作業内容: 『1/f』のテーマについての文章を、最後の一文の後から続けて書いてください。

本文:

====

『1/f』のテーマ、改めて




アイデアに煮詰まるとき、

珈琲を飲みながら沸々と起こってきた気づきをノートに書きなぐる。

この時間、結構好きです。



 


さて 最近ではvol.1のご感想を受けて、色々考えさせられています。

「一体何をテーマにしてるのですか?」

「対象年齢は?」

お渡しする方に度々聞かれる言葉です。

当初はこのご質問に、ロンデル自身も言葉にできず一瞬悩みました。

むしろ読者の方にお聞きしたいことでもあったからです。

「日常のささいな幸せ」と返答したこともありましたが、

そのような無垢なものでないことは確かです 


 

そんな中、発行してから一番の驚きは、

ロンデルが気づかなかったことに読者さまから新鮮なご反応をいただくことでした。

これらは制作の大きな糧であります。

「ユーザーの反応」

「ターゲットの解析」

「具体的なテーマ」

学生時代、耳にタコが出来るほど聞いたこれらの言葉たちは
確かにどこかへ置いていきました。

====

提供資料:
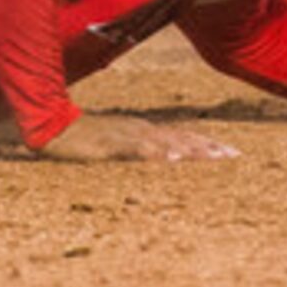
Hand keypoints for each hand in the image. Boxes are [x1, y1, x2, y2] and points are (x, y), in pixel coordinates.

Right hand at [34, 113, 238, 161]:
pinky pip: (137, 148)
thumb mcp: (116, 145)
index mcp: (144, 130)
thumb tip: (160, 161)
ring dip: (191, 149)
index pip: (182, 135)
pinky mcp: (111, 143)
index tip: (231, 152)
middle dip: (209, 146)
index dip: (206, 143)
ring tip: (214, 157)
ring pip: (166, 141)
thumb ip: (137, 150)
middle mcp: (141, 129)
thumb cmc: (84, 137)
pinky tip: (172, 159)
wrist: (52, 125)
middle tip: (235, 155)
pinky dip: (157, 152)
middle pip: (181, 136)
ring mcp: (127, 134)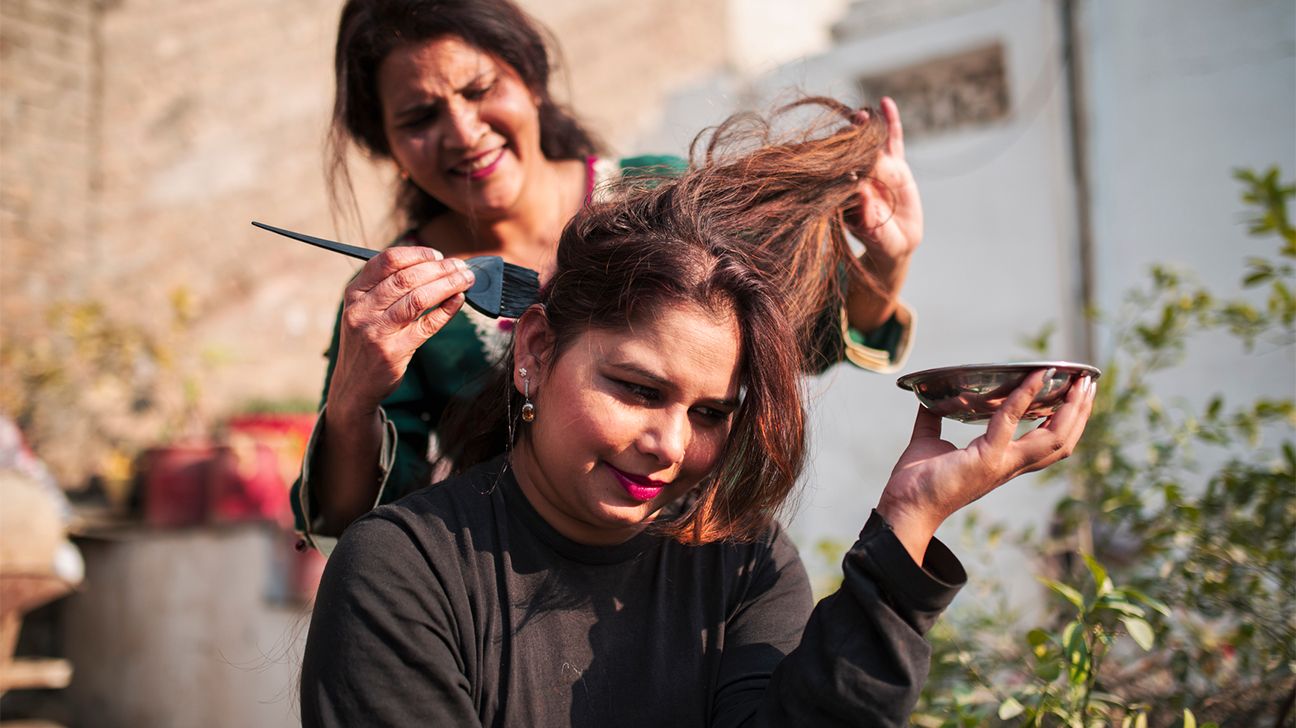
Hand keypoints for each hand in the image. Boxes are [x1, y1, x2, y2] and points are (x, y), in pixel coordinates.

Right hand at [324, 246, 473, 421]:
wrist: (354, 385)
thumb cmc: (366, 341)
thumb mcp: (363, 310)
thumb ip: (385, 287)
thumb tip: (429, 264)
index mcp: (355, 293)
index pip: (386, 261)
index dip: (417, 254)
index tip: (438, 255)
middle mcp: (362, 309)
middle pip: (406, 278)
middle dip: (439, 268)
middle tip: (461, 266)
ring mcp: (377, 330)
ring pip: (418, 298)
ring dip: (448, 284)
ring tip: (465, 279)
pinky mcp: (394, 350)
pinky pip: (427, 324)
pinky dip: (447, 309)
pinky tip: (459, 300)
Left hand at [845, 97, 922, 272]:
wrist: (896, 244)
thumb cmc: (880, 243)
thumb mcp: (875, 235)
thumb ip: (869, 218)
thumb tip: (862, 194)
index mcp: (846, 193)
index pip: (843, 173)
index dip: (842, 162)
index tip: (841, 154)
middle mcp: (859, 176)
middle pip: (853, 153)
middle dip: (850, 139)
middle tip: (850, 125)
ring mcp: (877, 168)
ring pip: (871, 143)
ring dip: (866, 126)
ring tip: (862, 113)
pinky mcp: (895, 166)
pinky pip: (893, 141)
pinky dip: (890, 123)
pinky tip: (886, 103)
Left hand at [877, 370, 1096, 563]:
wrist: (904, 508)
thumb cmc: (915, 482)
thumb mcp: (929, 442)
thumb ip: (934, 418)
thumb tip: (932, 397)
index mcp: (1002, 463)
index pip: (1046, 443)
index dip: (1064, 420)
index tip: (1073, 394)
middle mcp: (1010, 466)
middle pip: (1062, 441)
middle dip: (1080, 412)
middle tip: (1087, 384)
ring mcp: (1002, 463)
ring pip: (1054, 438)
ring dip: (1071, 408)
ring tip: (1080, 382)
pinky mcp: (986, 459)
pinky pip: (1011, 421)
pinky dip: (1025, 396)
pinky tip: (1035, 376)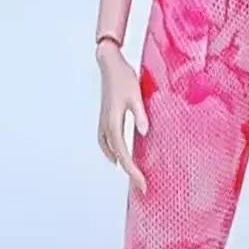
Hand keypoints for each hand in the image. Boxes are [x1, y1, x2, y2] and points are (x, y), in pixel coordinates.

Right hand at [96, 42, 148, 194]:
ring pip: (109, 150)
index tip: (142, 183)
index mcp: (113, 122)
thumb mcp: (136, 96)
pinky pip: (106, 141)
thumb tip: (144, 132)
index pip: (124, 154)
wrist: (109, 63)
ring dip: (120, 162)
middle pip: (117, 156)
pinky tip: (116, 154)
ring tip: (130, 174)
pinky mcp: (105, 117)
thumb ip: (140, 115)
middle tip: (141, 185)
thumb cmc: (124, 77)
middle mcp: (106, 126)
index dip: (133, 170)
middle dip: (129, 171)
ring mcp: (103, 122)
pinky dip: (111, 151)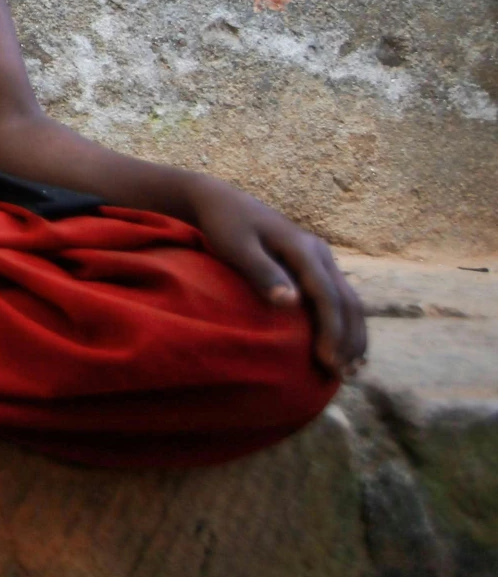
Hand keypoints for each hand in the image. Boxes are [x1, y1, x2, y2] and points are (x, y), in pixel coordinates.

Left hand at [188, 178, 366, 377]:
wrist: (221, 201)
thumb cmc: (225, 225)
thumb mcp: (236, 246)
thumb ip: (261, 272)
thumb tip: (290, 302)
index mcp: (303, 248)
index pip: (327, 295)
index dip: (331, 330)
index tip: (327, 361)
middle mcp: (320, 253)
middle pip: (348, 301)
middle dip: (350, 339)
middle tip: (344, 375)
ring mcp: (321, 258)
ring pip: (351, 300)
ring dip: (354, 335)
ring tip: (352, 370)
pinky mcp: (316, 266)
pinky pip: (341, 298)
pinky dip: (347, 324)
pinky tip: (346, 348)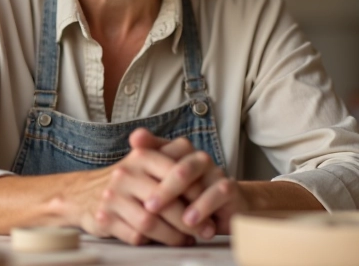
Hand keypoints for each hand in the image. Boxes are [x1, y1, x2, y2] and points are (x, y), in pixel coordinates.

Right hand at [62, 142, 213, 245]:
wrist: (82, 194)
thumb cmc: (126, 180)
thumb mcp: (145, 160)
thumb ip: (173, 157)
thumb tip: (205, 162)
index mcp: (141, 156)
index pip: (176, 174)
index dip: (196, 193)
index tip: (210, 207)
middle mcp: (125, 174)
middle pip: (166, 202)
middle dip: (190, 221)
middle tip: (206, 231)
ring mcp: (112, 197)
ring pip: (150, 222)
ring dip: (173, 236)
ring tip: (187, 239)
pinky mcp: (103, 218)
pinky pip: (134, 236)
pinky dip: (153, 243)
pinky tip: (164, 242)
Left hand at [131, 129, 246, 236]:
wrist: (226, 211)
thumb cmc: (188, 198)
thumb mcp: (165, 185)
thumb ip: (150, 164)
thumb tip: (134, 136)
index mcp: (181, 152)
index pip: (162, 150)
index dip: (146, 162)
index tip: (127, 176)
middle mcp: (198, 158)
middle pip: (179, 165)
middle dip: (163, 188)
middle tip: (148, 206)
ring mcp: (215, 171)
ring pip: (198, 176)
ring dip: (181, 197)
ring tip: (166, 216)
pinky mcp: (230, 188)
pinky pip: (218, 192)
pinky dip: (203, 207)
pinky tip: (190, 221)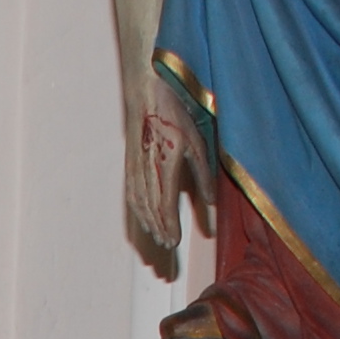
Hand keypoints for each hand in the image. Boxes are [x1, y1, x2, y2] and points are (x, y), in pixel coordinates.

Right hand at [124, 90, 213, 278]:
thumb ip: (203, 174)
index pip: (165, 203)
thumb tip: (210, 203)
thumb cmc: (174, 113)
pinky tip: (141, 218)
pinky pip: (131, 193)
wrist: (146, 90)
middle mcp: (147, 167)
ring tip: (156, 237)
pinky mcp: (129, 162)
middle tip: (166, 248)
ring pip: (139, 203)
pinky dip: (136, 210)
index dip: (169, 225)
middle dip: (158, 229)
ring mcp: (134, 166)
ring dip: (147, 223)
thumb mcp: (197, 141)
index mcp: (166, 162)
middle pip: (150, 208)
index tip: (174, 242)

====

回答:
言葉にまとめあげすぎたり、狙いを定めすぎたりすると

一瞬で壊れてしまうものもあるからです。


 

結局、どうしようもなくゆらゆらしたところが、この本のテーマの芯といえます。 

曖昧であるテーマ自体がひとつのテーマです。

「1/f」と感じるものは、そのゆらぎゆえに一見不安定に見えるのですが

探れば探るほどにそこには唯一無二の大木のようなどっしりした芯が潜んでいたりします。

そんなような紙一重の不思議な感覚こそ、ロンデルが1/fと呼びたいものであり、

これらをお届けできる喜びは言葉になりません。